If that’s the case, wouldn’t just shouting ‘Wooooorgghh!’ like a bad nu-metal band work just as well?

‘Swearing gives the aggression a focus. It says, “This is serious to me. I’m taking this seriously.” And if you tell people you’re taking something seriously you’ve got to do quite well at it, whether it’s cycling or lifting a weight,’ says Lane.



‘Swearing also says you’re so engrossed in what you’re doing that you’ve forgotten the social norms, and that it might be inappropriate. You’re ‘buffering’ pain, which brings us back to the memory of banging your head, and by breaking social rules you’re also telling people you might be really upset. Swearing has a function to say that all is not well – again, this is serious, whereas “fiddlesticks” could be a joke.’


In sporting terms the aim is to raise arousal, which is necessary for explosive performance. Arousal stimulates the heart, quickens the metabolism and increases blood glucose concentration so your muscles can access energy quickly and you’re ready for action. ‘Shouting “Wooooorgghh!” will raise arousal but it may not have the same effect as cursing – unless you condition yourself so it does,’ Lane adds.


Is that what martial artists do when they shout? Is that about increasing arousal to unlock extra power?

Apparently not: ‘A martial artist’s mental preparation is on a focused calm rather than high arousal,’ says Lane. ‘Plus swearing isn’t looked on kindly in martial arts so for cultural reasons those who practise them have conditioned themselves to respond to a controlled shout, rather than curse.’

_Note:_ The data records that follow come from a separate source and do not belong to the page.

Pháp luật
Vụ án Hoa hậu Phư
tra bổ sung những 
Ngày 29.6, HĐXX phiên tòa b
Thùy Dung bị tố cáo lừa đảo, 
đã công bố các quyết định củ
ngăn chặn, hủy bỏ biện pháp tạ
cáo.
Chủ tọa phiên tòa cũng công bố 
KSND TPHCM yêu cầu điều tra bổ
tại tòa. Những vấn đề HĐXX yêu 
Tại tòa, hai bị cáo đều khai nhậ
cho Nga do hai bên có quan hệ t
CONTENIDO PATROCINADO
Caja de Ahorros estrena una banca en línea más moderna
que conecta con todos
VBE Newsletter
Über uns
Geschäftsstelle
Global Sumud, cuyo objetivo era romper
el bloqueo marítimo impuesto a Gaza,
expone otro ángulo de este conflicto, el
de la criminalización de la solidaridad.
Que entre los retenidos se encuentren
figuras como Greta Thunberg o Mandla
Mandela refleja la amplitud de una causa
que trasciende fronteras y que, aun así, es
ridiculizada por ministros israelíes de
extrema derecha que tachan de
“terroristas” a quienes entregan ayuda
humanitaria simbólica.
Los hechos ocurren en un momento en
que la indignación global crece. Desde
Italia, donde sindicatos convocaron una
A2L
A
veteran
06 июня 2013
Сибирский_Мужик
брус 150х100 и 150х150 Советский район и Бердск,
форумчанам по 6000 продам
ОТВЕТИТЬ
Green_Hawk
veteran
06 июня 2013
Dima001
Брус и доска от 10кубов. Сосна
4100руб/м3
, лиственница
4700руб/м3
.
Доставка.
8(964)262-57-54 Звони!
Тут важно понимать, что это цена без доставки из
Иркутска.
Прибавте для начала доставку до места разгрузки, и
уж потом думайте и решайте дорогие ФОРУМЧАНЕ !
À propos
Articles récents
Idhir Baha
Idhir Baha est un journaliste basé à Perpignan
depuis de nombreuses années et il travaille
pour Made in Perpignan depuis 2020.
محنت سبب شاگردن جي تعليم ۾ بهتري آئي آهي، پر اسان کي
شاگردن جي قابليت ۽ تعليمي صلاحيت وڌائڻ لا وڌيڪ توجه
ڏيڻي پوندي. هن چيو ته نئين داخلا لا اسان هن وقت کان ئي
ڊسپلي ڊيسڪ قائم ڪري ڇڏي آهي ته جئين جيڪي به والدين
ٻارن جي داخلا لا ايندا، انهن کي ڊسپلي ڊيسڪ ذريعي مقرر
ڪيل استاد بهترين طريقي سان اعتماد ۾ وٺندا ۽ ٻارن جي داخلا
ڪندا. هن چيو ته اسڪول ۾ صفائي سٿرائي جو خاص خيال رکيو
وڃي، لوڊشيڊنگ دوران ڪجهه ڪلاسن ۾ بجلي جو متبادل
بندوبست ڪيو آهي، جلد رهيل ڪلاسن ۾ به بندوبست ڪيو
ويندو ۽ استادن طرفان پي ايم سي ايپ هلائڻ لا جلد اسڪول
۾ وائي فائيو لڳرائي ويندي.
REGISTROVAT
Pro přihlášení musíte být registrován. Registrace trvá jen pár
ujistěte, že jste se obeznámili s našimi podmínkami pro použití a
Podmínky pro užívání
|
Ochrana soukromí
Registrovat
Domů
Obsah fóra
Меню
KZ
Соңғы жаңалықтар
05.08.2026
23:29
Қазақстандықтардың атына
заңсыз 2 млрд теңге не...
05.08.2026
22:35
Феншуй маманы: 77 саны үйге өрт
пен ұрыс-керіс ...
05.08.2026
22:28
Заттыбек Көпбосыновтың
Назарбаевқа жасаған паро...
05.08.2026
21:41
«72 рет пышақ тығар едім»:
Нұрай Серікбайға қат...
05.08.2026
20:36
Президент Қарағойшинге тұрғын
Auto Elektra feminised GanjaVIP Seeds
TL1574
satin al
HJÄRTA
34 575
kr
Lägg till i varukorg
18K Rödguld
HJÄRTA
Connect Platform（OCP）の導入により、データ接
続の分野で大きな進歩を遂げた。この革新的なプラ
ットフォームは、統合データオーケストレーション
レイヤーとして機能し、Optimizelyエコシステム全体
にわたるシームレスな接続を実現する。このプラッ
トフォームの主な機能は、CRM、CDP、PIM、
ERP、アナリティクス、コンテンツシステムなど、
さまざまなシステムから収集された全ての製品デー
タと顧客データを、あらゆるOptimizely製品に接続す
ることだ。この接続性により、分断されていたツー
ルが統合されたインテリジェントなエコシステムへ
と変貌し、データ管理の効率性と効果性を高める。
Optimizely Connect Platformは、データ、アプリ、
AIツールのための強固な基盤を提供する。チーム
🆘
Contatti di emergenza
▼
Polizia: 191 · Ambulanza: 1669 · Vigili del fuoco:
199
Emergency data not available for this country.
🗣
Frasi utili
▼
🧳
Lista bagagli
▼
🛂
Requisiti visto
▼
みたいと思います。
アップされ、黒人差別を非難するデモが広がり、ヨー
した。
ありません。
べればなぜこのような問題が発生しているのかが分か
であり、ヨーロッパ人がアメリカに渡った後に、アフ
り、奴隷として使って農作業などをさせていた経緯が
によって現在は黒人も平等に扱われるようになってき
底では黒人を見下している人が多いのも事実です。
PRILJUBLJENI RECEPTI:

‘In sporting terms the aim is to raise arousal, which is necessary for explosive performance’


What about carrying on cursing until someone tells us off for being naughty?

‘You could do, but if you’re in a situation where you shouldn’t swear, would that hurt performance?’ ponders Lane. ‘I don’t think it would if you could find another way of increasing arousal. If you’re aware of your arousal system you can train it to work for you.’


So what else can we do?

Fortunately, there are other techniques if you’re in a no-swear zone: ‘Self-talk can help you perform better without you having to swear,’ says Lane. ‘It’s like giving visualisation a voice. Or you can listen to motivating music, which can precondition you to think you really are the champion. Yet swearing is effective, if you can get away with it. Swearing is expressive, and anger is a powerful emotion. You’re choosing to be angry and on the verge of being out of control – and it works.’ So f*$£ing use it!



WHAT NEXT? Try adding some subtle cursing to your exercise regime, whether you’re lifting weights in the gym or cycling up a big hill. You probably won’t be able to record small changes in strength and power, but you may notice a difference when you’re lifting a big weight or nearing a summit. And even if you don’t notice any physical difference, you’ll feel a hell of a lot better for it.


Advice is for information only and should not replace medical care or recommendations. Please check with your Doctor before embarking on exercise or nutrition regimes for the first time.